原文のうち「アエネアス冥府にゆきて」で始まる段落を、主な事実を残して現代語の箇条書きにまとめてください。

**原文**
---*---
既にしてダンテ自らかへりみてその力よく冥界をめぐるに足るや否やを疑ふ、ウェルギリウス乃ちこれに告ぐるに己がリムボを出でゝ曠野に來るに至れる由來を以てし、これを勵まして地獄にむかはしむ
一―三
【日は傾けり】一三〇〇年四月八日の夕暮
兩詩人の地獄にむかへるは一三〇〇年の聖金曜日なりしこと地、二一・一一二以下なるマラコダの言によりて明かなり、されどこの金曜日は何月何日に當りしや、或人は三月二十五日といひ或人は四月八日といふ、こゝにはムーア博士の説に從ひて後説を採れり、詳しくは博士の『神曲中の時に就て』(Moore, Time-Reference in the Divina Commedia)を見よ
四―六
ダンテに二の難あり、路の瞼惡なるは其一、見るに忍びざる罪人の苦患を見るの苦しみ其二なり、前者は身を攻め後者は心を攻む
七―九
【ムーゼ】ムーサ、神話中の女神、九柱ありて詩音樂等を司る
第一曲は『神曲』の總序にして所謂地獄篇は第二曲にはじまるが故にこゝにムーゼと理想の才と記憶とを呼べり、卷頭に詩神をよべるは古來詩人の例に倣へるなり、『神曲』の他の二篇また然り
一三―一五
【いへらく】『アエネイス』六・二三六以下に
【シルヴィオの父】アユネアス、シルウィウス(シルヴィオ)はアエネアスとラウィニア(地、四・一二六)の間の子なり
一六―一八
【誰】ローマ人の祖先
【何】ローマ帝國の創業者
【衆惡の敵】神
一九―二一
【エムピレオの天】至高の天
二二―二四
ローマ(彼)もローマ帝國(此)も神の定むるところによりて共に聖地となり聖ピエートロの後繼者なる法王の座所こゝにあり
寺院と互に獨立し、しかも相提携して天命を行ふ、これダンテの理想の帝國なり
【大ピエロ】聖ピエートロ又はペテロ、キリスト十二弟子の一、道をローマに傳へ、教に殉じて死す
二五―二七
アエネアス冥府にゆきてその父アンキセスにめぐりあひ、これと語りて己が將來の事を知り信念いよ/\固く遂にイタリアにいたりて亂を平げ建國の基を起せり、されば後年法王の座所をこの地に見るにいたれるもアエネアスの冥府めぐりに負ふとこる多し
二八―三〇
【選の器】使徒パウロ(使徒、九・一五)
【かしこ】冥界
コリント後、一二・二以下にはたゞ第三の天に擧げらる云々とあり、されど中世紀の傳説によればパウロは天堂のみならず地獄にも赴けるなり
五二―五四
【懸垂の衆】第一の地獄なるリムボの賢哲、天界の祝福を受くるにあらず地獄の苛責を受くるにあらすその中間に懸れるなり
【淑女】ベアトリーチェ(七〇―七二行註參照)
---*---
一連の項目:
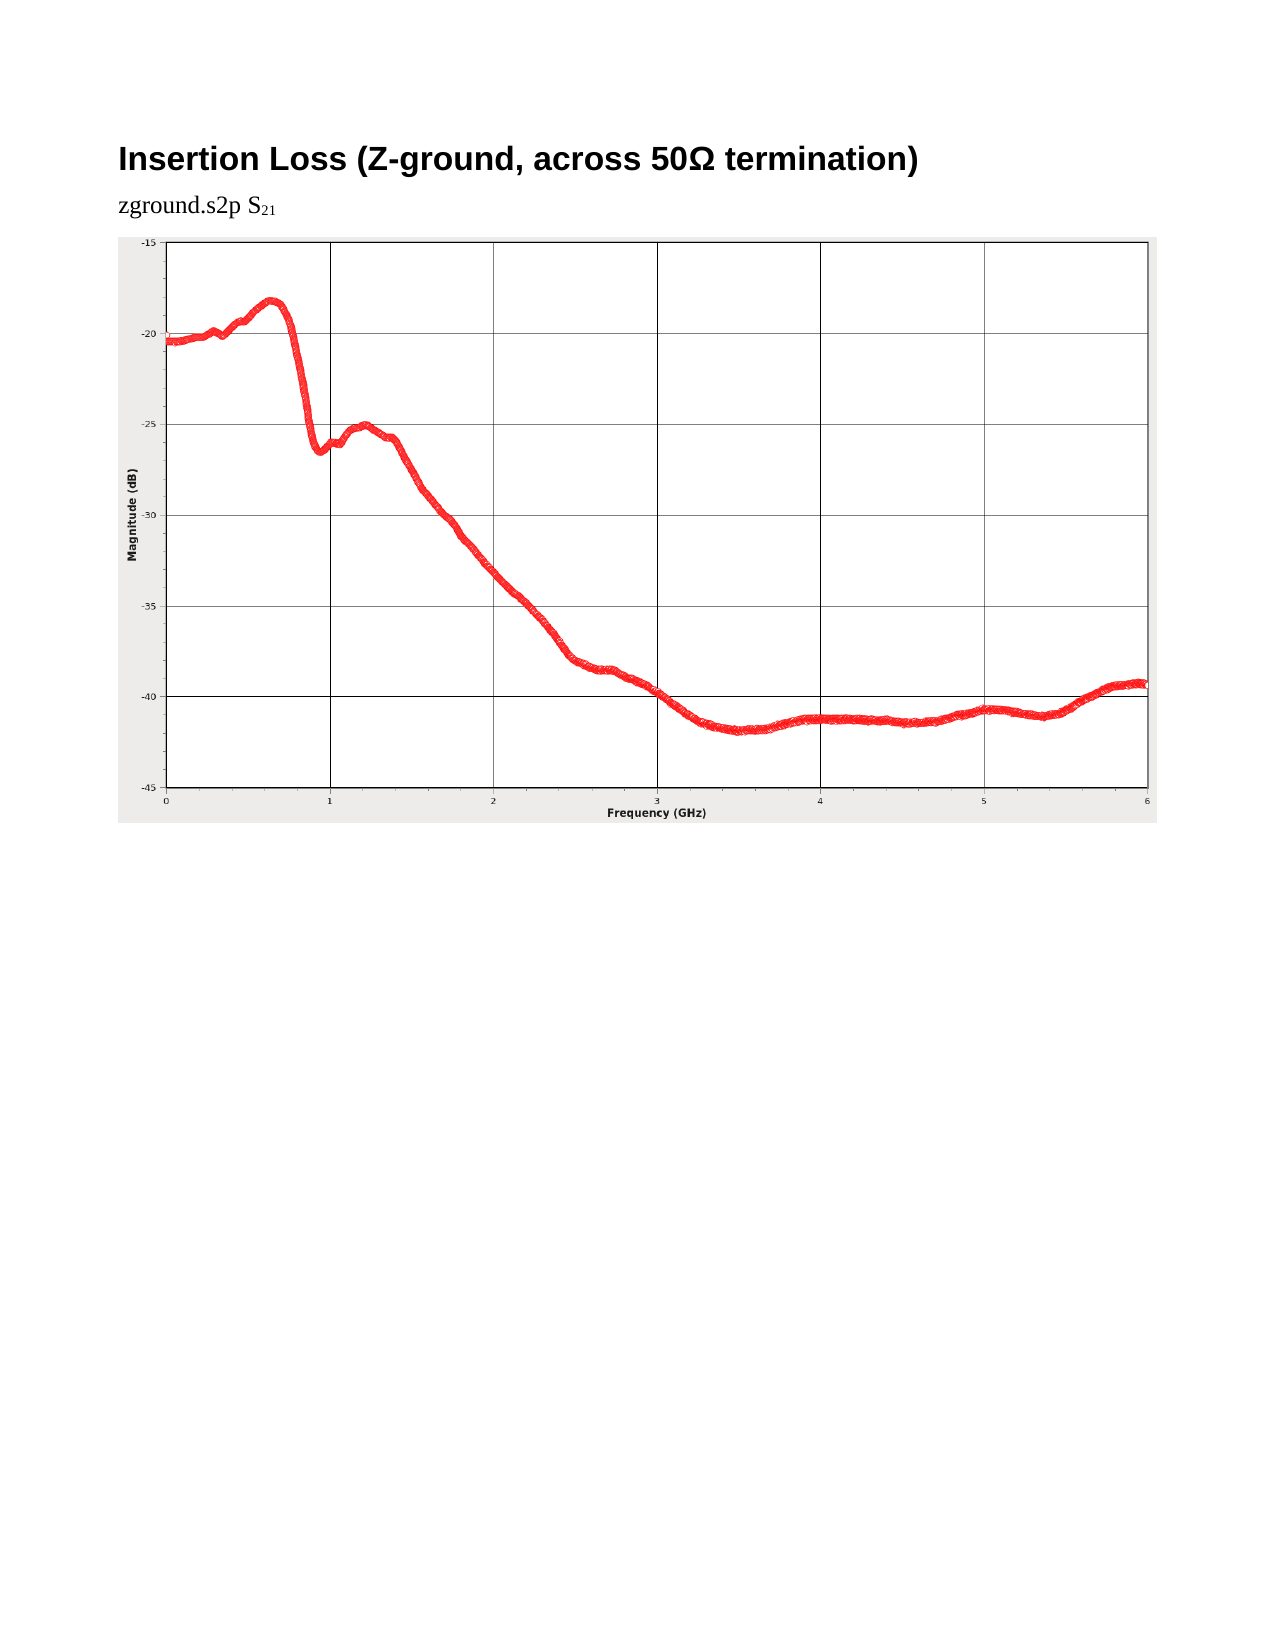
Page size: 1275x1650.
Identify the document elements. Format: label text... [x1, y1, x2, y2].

subtitle Insertion Loss (Z-ground, across 50Ω termination) [118, 139, 1157, 178]
picture [118, 237, 1157, 823]
text zground.s2p S21 [118, 190, 1157, 219]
---*---
**正解**
- アエネアスは冥府へ行き、父アンキセスに再会した。
- 父と語って自分の将来を知り、信念をいっそう固めた。
- ついにイタリアに至って乱を平定し、建国の基礎を築いた。
- 後世この地が法王の座所となったのは、アエネアスの冥府めぐりに負うところが大きい。